Deutschland und seine „Friedenstüchtigkeit“
Die Israel-Politik der Bundesregierung und andere Fehlleistungen zeigen, dass sich diese zu einer Kraft entwickelt hat, die vermeintlich das Gute will und dabei das Böse schafft.
Gerade erlebten wir die Münchner (Un-)Sicherheitskonferenz, mit all ihren „kriegsgeilen Wertepolitikern“ und medialen Pressebeobachtern beziehungsweise Scharfmachern (1). Es scheint, als ob die „Kriegstüchtigkeit“ und die Macht der Waffen das Zepter übernommen haben. Frieden schaffen mit immer mehr Waffen, dieser Slogan ist so verlogen wie die gesamte westliche, US-geleitete, globale Einmischungspolitik. Europäische Schiffe, wie auch die deutsche Fregatte „Hessen“, befinden sich auf dem Weg ins Rote Meer, um mit dem Einsatz „Aspides“ (Wohlstandsallianz) als vorrangigem Ziel gegen angreifende Huthis aus dem Jemen vorzugehen, zur Sicherung der Handelsschifffahrt im Nahen Osten. Warum geht man nicht auf die Argumente der angreifenden Huthis ein, die ihre Angriffe so lange fortsetzen wollen, wie Israel seinen Völkermord in Gaza fortsetzt? Warum einen Einsatz im Roten Meer starten und keinen Einsatz gegen den Völkermord Israels in Gaza?
Auf NATO-Geheiß für Deutschlands Kriegstüchtigkeit trommeln
Endlich ist Deutschland auf dem Weg, dass NATO-Soll zu erfüllen und den Kriegs-Militärhaushalt auf den 2-Prozent-Stand zu bringen. „Kriegsminister“ Boris Pistorius trommelt für Deutschlands Kriegstüchtigkeit. Seine Logik: Wir müssen uns vor dem Russen schützen, der ja nichts anderes im Kopf hat, als uns in ein paar Jahren anzugreifen, nachdem er sich Polen und das Baltikum angeeignet hat. Hatten wir diese Rhetorik nicht schon einmal? Und was brachte sie: einen verlorenen Angriffskrieg nach einem „Tausendjährigen Reich“ und Millionen von Toten, darunter 27 Millionen Russen.
Was also sollte die Deutschen wieder antreiben, so kriegstüchtig zu werden, anstatt einmal ihre „Friedenstüchtigkeit“ zu bedenken? Es scheint, als ob dieser Gedanke so fern ist wie eine realistische, an deutsche Interessen gekoppelte Außenpolitik. Aber mit dieser mehr als intellektuell schwachen Personalbesetzung ist kein Staat zu machen!
※ ※ ※
## [Arbeitsaufträge]
1: Gib aus dem Text den Abschnitt wortgetreu wieder, der mit den Worten "Was also sollte" beginnt und mit "Staat zu machen!" aufhört.
2: Nenne alle Ausdrücke, die im Text in Anführungszeichen stehen, jeden nur einmal.

## [Übungsmaterial]
※ ※ ※
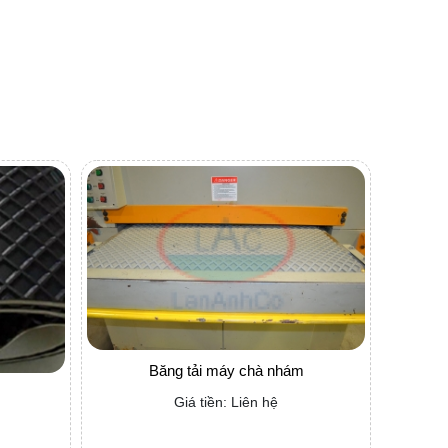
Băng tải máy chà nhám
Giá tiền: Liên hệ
※ ※ ※
## [Lösungen]
1:
Was also sollte die Deutschen wieder antreiben, so kriegstüchtig zu werden, anstatt einmal ihre „Friedenstüchtigkeit“ zu bedenken? Es scheint, als ob dieser Gedanke so fern ist wie eine realistische, an deutsche Interessen gekoppelte Außenpolitik. Aber mit dieser mehr als intellektuell schwachen Personalbesetzung ist kein Staat zu machen!

2:
„Friedenstüchtigkeit“
„kriegsgeilen Wertepolitikern“
„Kriegstüchtigkeit“
„Hessen“
„Aspides“
„Kriegsminister“
„Tausendjährigen Reich“